§ **What you should do**:
Write out the lines below word for word, leaving out the pictures.

[start Entries shown]

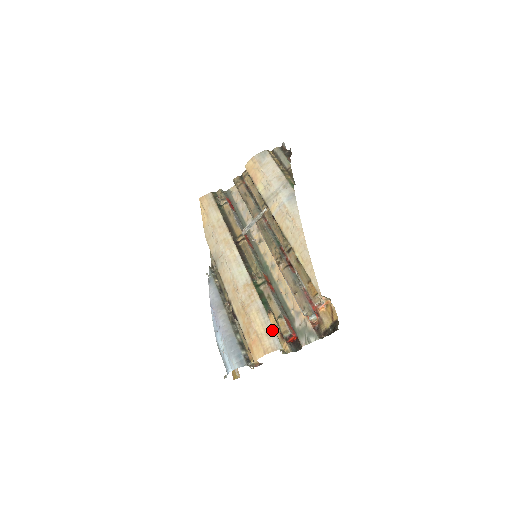
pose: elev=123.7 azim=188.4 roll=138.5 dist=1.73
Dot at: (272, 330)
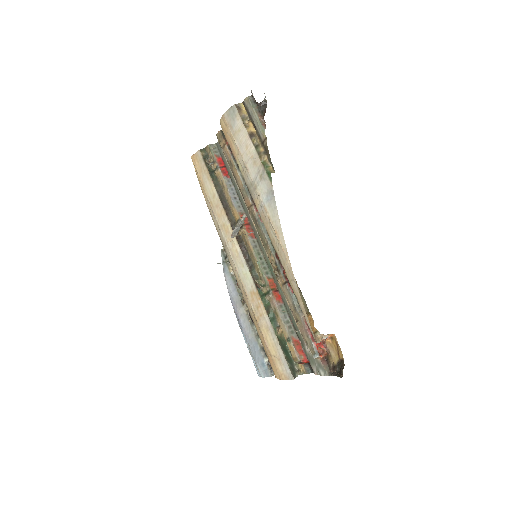
Dot at: (282, 356)
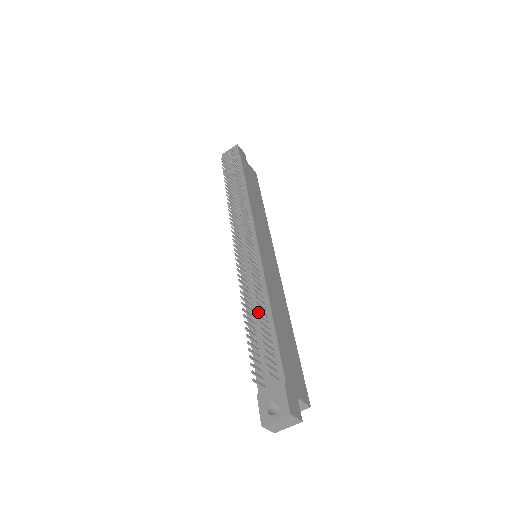
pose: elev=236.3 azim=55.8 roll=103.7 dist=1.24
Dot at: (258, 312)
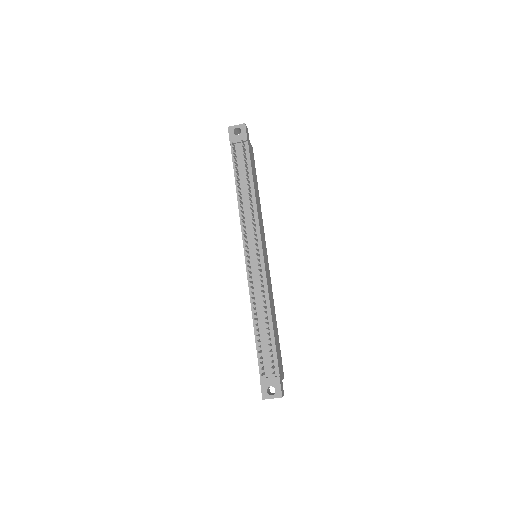
Dot at: (262, 317)
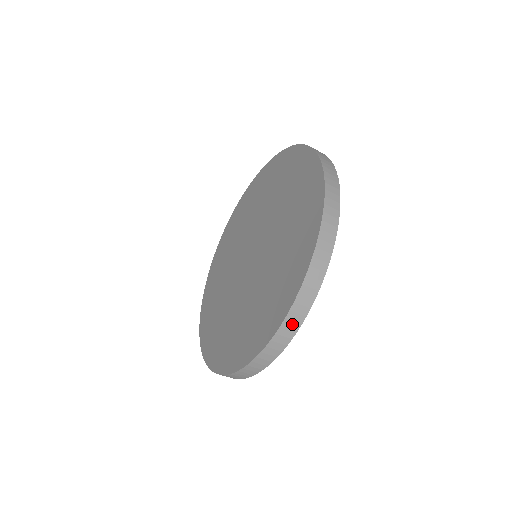
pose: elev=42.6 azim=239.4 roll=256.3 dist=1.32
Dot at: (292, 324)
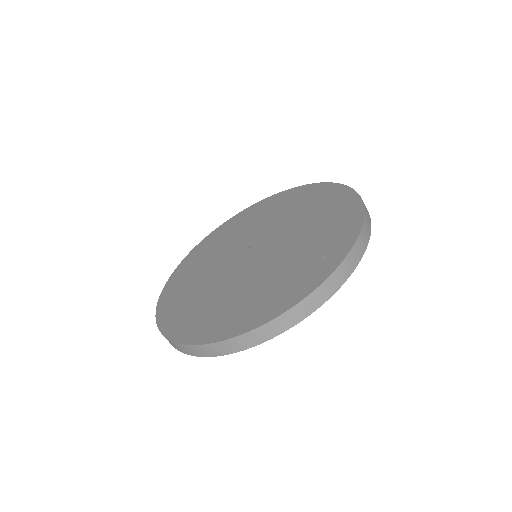
Dot at: (286, 321)
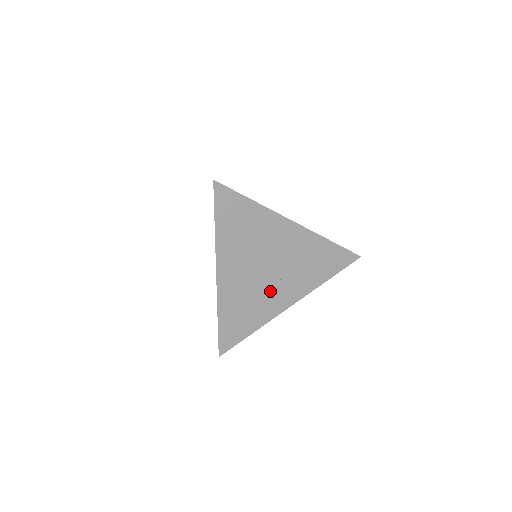
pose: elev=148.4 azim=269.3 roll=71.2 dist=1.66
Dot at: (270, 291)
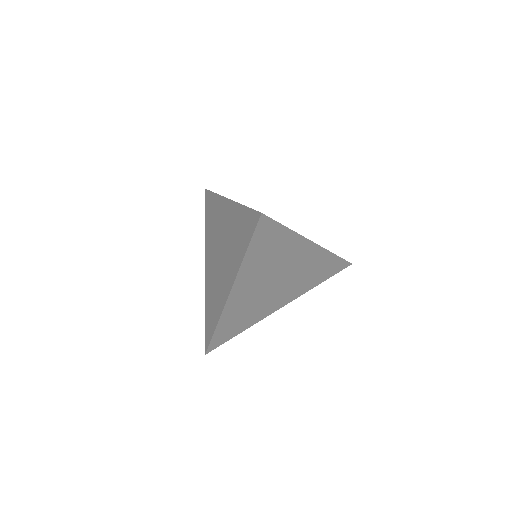
Dot at: occluded
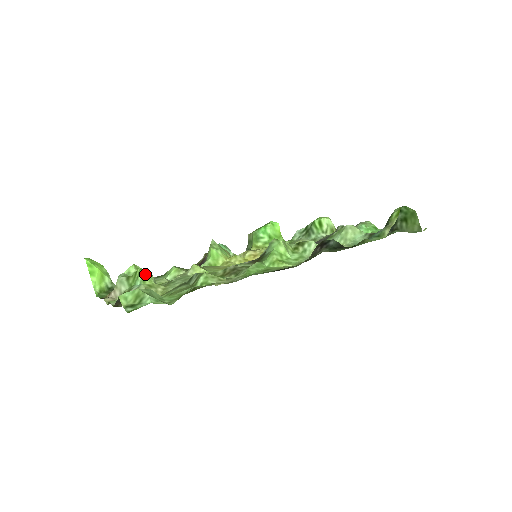
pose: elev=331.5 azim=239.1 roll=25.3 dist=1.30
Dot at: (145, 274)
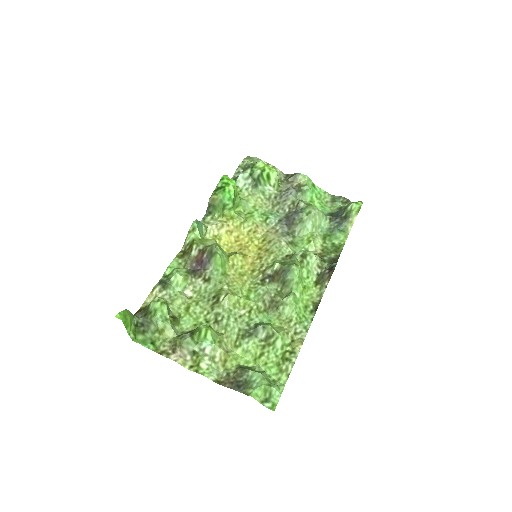
Dot at: (212, 333)
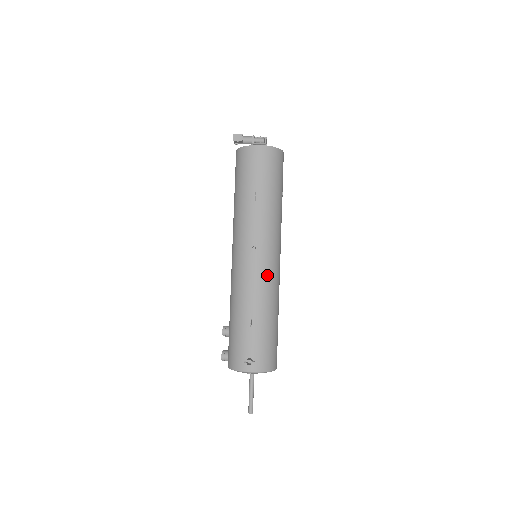
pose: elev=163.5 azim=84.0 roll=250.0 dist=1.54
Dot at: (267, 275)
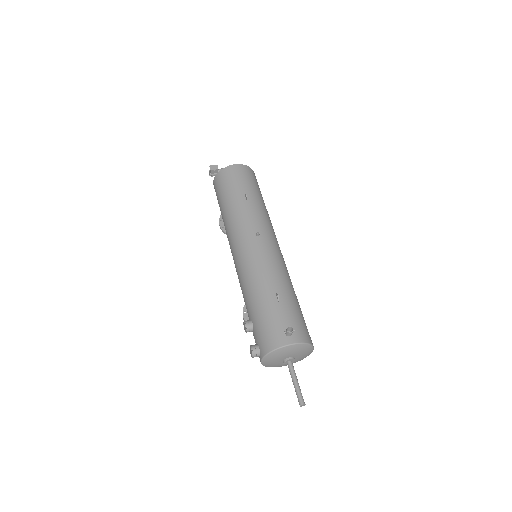
Dot at: (277, 256)
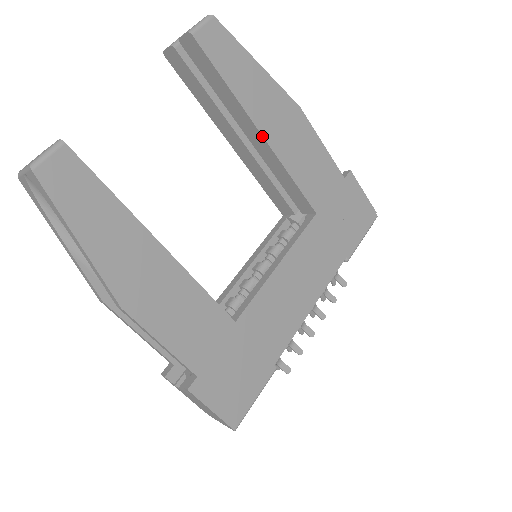
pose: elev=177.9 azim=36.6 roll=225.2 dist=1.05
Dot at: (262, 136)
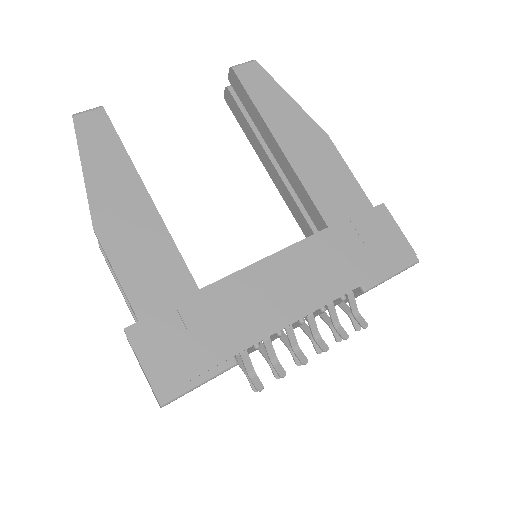
Dot at: (279, 146)
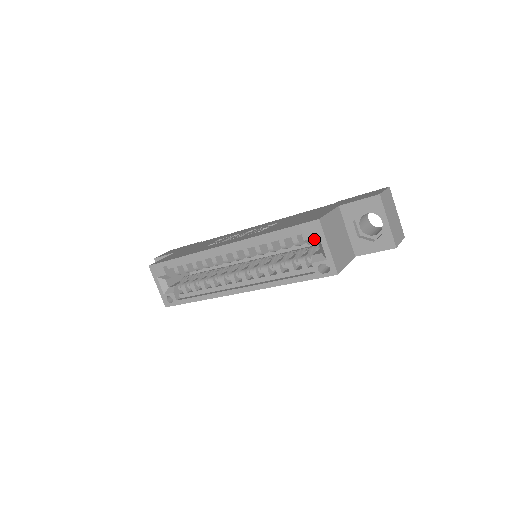
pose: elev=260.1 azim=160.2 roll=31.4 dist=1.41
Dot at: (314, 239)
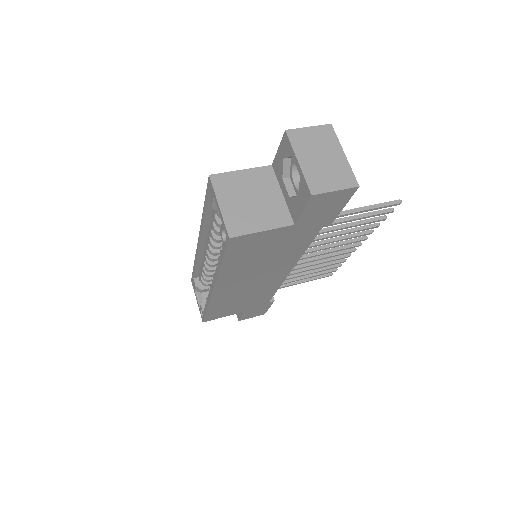
Dot at: (215, 202)
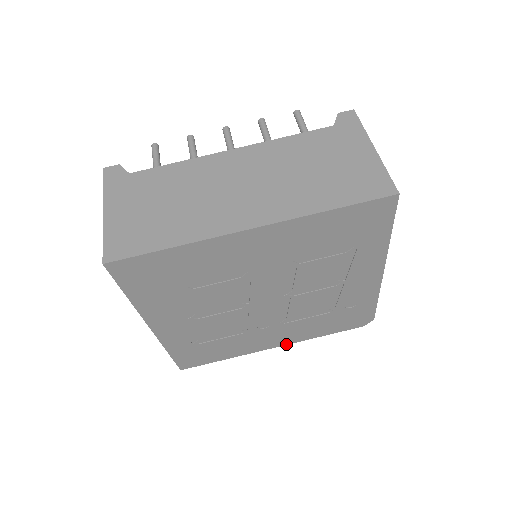
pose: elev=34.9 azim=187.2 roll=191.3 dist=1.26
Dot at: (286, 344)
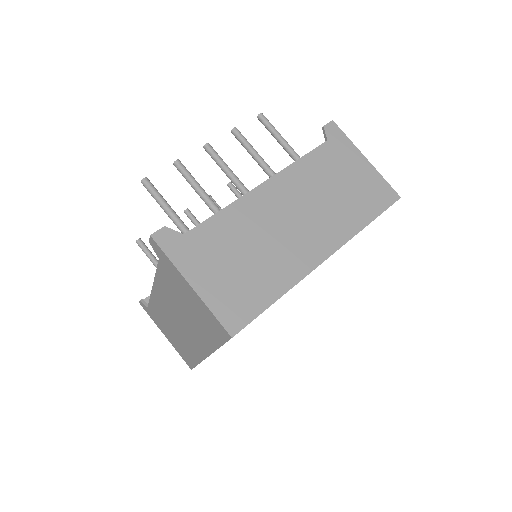
Dot at: occluded
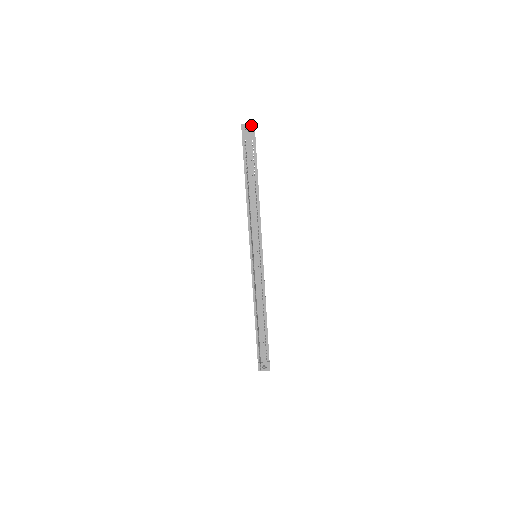
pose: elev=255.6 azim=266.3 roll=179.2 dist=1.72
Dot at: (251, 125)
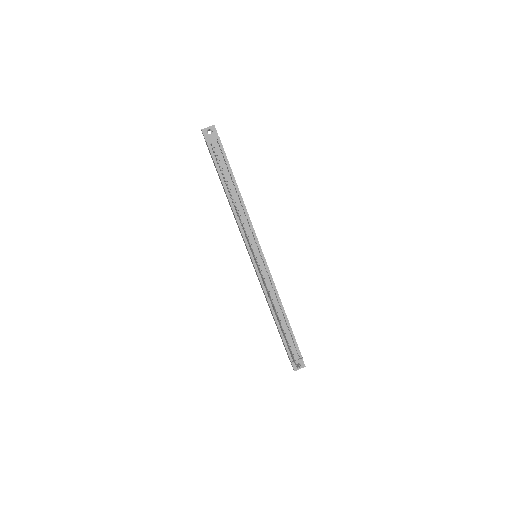
Dot at: (211, 127)
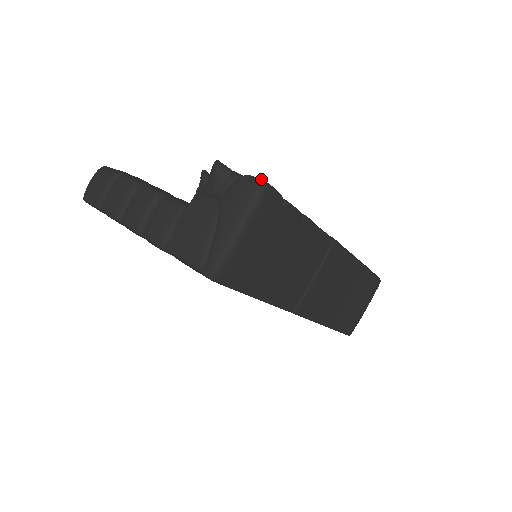
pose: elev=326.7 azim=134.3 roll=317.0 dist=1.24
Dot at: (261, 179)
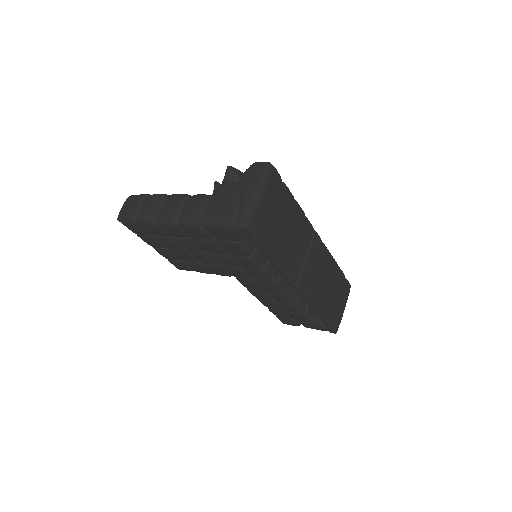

[end Entries shown]

§ **The output**:
pose: elev=123.7 azim=188.4 roll=138.5 dist=1.73
Dot at: (272, 330)
Dot at: (282, 356)
pose: elev=236.3 azim=55.8 roll=103.7 dist=1.24
Dot at: (258, 312)
Dot at: (262, 317)
pose: elev=42.6 azim=239.4 roll=256.3 dist=1.32
Dot at: (292, 324)
Dot at: (286, 321)
pose: elev=148.4 azim=269.3 roll=71.2 dist=1.66
Dot at: (270, 291)
Dot at: occluded
pose: elev=331.5 azim=239.1 roll=25.3 dist=1.30
Dot at: (145, 274)
Dot at: (212, 333)
pose: elev=163.5 azim=84.0 roll=250.0 dist=1.54
Dot at: (267, 275)
Dot at: (277, 256)
pose: elev=177.9 azim=36.6 roll=225.2 dist=1.05
Dot at: (262, 136)
Dot at: (279, 146)
pose: elev=260.1 azim=160.2 roll=31.4 dist=1.41
Dot at: (314, 239)
Dot at: (215, 202)
pose: elev=34.9 azim=187.2 roll=191.3 dist=1.26
Dot at: (286, 344)
Dot at: occluded
pose: elev=255.6 azim=266.3 roll=179.2 dist=1.72
Dot at: (251, 125)
Dot at: (211, 127)
pose: elev=326.7 azim=134.3 roll=317.0 dist=1.24
Dot at: (261, 179)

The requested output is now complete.